I’d like to pitch in a few thoughts about the John Armstrong vs the Two Bloggers column. I don’t generally read much of what Armstrong writes; Gordon Campbell’s response to Armstrong’s column would be the first time I’ve read Campbell’s blog; although I do often use Bryce Edwards' work to catch up with the day’s politics on those occasions when I’ve been head down in an edit or some such. I find it, as Russell is fond of saying, “useful”.
Which is to say this is not about that, at least not the specifics. I don’t know or care if Campbell has been regularly making snide asides about Armstrong, whether one of them schtupped (I’ve never written that before, and not sure how to spell it) someone important to the other, or whether Armstrong was just tired and grumpy and/or needed something to write about. But I’d like to say a few things about the more generalised “bloggers vs the establishment” meme.
When Public Address began back in 2002, there weren’t many blogs in NZ. Not ones you’d want to read anyway, not ones about politics and stuff.
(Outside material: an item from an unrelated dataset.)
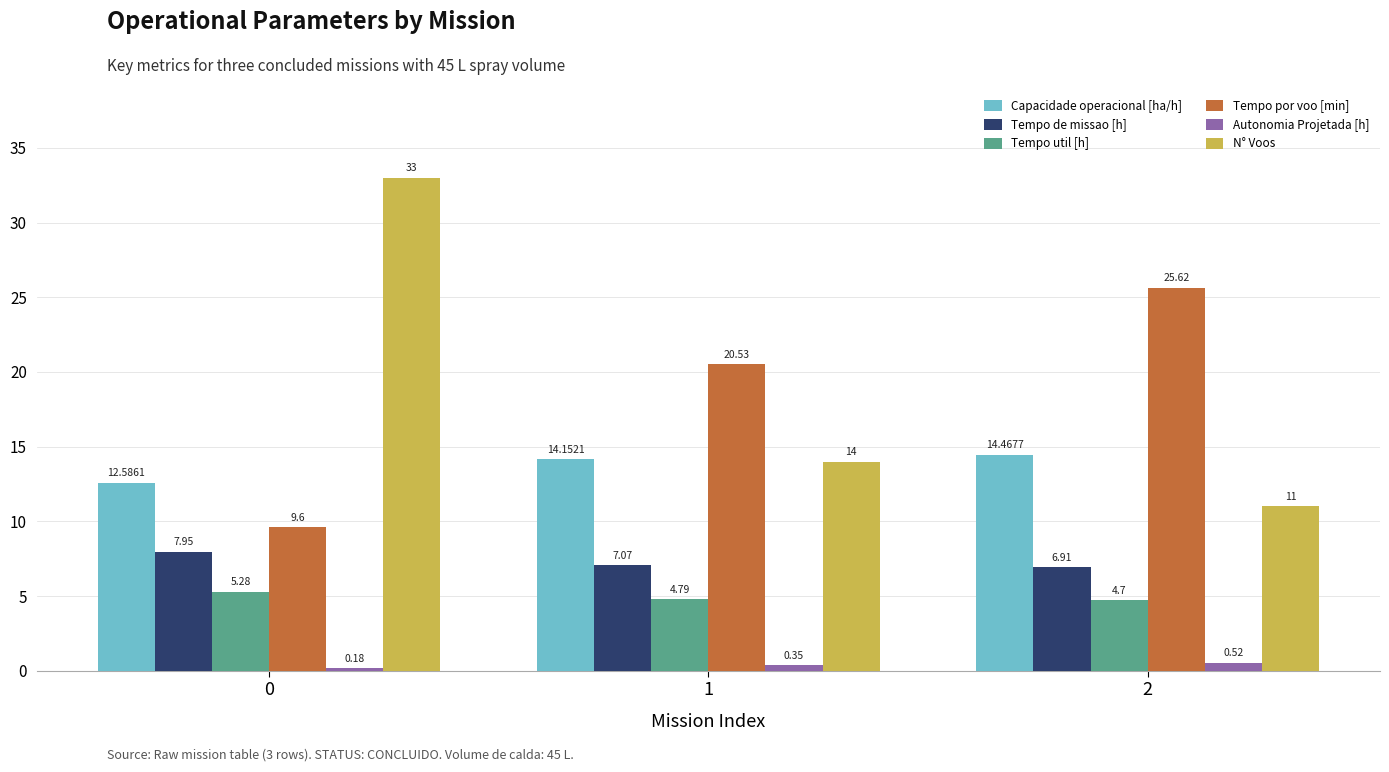

What is the total value across all series at 0?

68.6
I didn’t know about blogs when Russell asked me to start one. And for at least five or six years after that, much of my time was spent explaining to people what one was.
I remember a newspaper column I had in the Herald on Sunday when it started in 2004 – “Blogger” was my description. It wasn’t my idea, and always seemed a bit odd, like I was being defined by one medium I worked in, at the expense of all the others. Surely it would’ve been just as apt, albeit redundant, to call me “Columnist”. And despite Public Address having won at least one or two Netguide Internet Awards by the stage, and me proudly telling Mum all about it, the day that first paper came out she called to ask, “what’s a Blogger”?
When I started working for Sunday at TVNZ in 2005, people there would ask the same question – reporters, sensing it was something mysterious, new and hip, would suggest doing a story about blogs. I was the subject of a number of articles around that time, talking about the medium. No-one seemed that interested in what the bloggers were saying, just where and how we were saying it. The idea one might actually use blogs as part of one's research was unthinkable. These people weren’t even professionals.
I don’t think a huge amount has changed in 2012. There are more blogs, yes. I don’t generally have to explain to any media what they are. But the idea that blogs are at best, an annoyance, and at worst a mess of half-arsed angry ill-thought-out feral opinion, still holds with many of the media establishment. Using a blog as a source, even just an idea for a story (and admitting it), would be like quoting Wikipedia in an essay or taking medical advice from sue6918 on Answers.Com.
The blogs don’t help of course. There are the rabid ones, the ones who will repeat a story even after it’s been pointed out to them that it’s not actually accurate, simply because it does their cause some good. There are the ones that sneer and dismiss the entire media establishment as either a vast left/right wing conspiracy, or totally and utterly in the pocket of our Government owners (that one’s for TVNZ)… it’s hard to even see the term “MSM” these days as being anything but pejorative, in the same way as a former political editor at TVNZ was unable to say the word “blogger” without his contempt being obvious.
And yes, despite being unresourced, unfunded, and often lacking in any journalism training, the bloggers have one thing many paid journalists lack – time. They have time to pick through your articles line by line and look for errors, or areas where you’d been a bit casual with the facts. Bastards. They have time to go back through the political past and dig up references you didn’t have the time to find while sweating on that bus in Russia. Pricks. They can quote extensively, write prolifically, update constantly and adjust accordingly, while your article in the paper of record sits there mocking you with the glaring omission you now realise it contains. Arseholes. They can just sit back and say “you coulda done better” or “I would have done it like this”. C**ts.
Yeah, life was a lot easier when the only way a person could criticise your work was to take pen to paper and write a letter to the editor, hope it got past the gatekeepers without being subbed beyond recognition. You even got a right of reply then if you wanted it – the Last Word. It’s fucking tough being John Armstrong in the 21st Century, let me tell you. I’m surprised it took you this long to snap. I know those work trips are more work than trips, I’ve been there. I still don’t know any journalist on the way up who wouldn’t give their right arm to jump on that plane to Vladivostok, even knowing exactly how difficult it was. You’ve got the access, the bloggers don’t. Having a bitch about bloggers criticising your work is like a dinosaur sitting in a swamp whinging about the oncoming meteorite. Much as you might want to, you can’t stop it. It ain’t going away. Time to adapt.